- WHAT TO WORK ON
Among the entries below, only the lines starting at the one with "CCNA GNC Simulator Update" and ending at the one with "e different purposes: Any.do", both included, are to be printed exactly.
BEGIN RECORDS TO PROCESS
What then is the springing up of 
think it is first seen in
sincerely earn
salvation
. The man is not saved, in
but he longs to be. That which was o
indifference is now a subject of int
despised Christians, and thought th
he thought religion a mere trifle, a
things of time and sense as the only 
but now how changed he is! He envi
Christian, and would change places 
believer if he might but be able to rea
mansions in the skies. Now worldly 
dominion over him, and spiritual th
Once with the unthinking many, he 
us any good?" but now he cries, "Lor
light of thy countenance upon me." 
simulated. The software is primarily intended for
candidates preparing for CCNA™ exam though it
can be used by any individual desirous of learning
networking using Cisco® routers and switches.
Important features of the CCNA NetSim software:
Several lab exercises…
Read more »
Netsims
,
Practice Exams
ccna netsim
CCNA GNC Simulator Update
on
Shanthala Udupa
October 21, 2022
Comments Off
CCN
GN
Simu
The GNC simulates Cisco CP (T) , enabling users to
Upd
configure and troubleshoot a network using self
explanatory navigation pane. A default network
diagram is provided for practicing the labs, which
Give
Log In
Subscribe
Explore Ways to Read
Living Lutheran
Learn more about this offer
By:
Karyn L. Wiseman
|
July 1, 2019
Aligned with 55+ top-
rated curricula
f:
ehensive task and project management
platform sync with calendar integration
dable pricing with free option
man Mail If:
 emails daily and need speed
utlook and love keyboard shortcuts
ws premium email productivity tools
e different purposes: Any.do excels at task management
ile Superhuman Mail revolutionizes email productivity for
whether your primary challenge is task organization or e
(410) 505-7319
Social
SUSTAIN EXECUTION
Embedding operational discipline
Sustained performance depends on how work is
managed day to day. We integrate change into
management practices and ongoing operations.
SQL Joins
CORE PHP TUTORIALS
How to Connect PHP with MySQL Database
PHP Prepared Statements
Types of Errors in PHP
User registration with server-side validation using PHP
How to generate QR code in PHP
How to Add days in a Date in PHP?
END RECORDS TO PROCESS
- RESPONSE BOX
CCNA GNC Simulator Update
on
Shanthala Udupa
October 21, 2022
Comments Off
CCN
GN
Simu
The GNC simulates Cisco CP (T) , enabling users to
Upd
configure and troubleshoot a network using self
explanatory navigation pane. A default network
diagram is provided for practicing the labs, which
Give
Log In
Subscribe
Explore Ways to Read
Living Lutheran
Learn more about this offer
By:
Karyn L. Wiseman
|
July 1, 2019
Aligned with 55+ top-
rated curricula
f:
ehensive task and project management
platform sync with calendar integration
dable pricing with free option
man Mail If:
 emails daily and need speed
utlook and love keyboard shortcuts
ws premium email productivity tools
e different purposes: Any.do excels at task management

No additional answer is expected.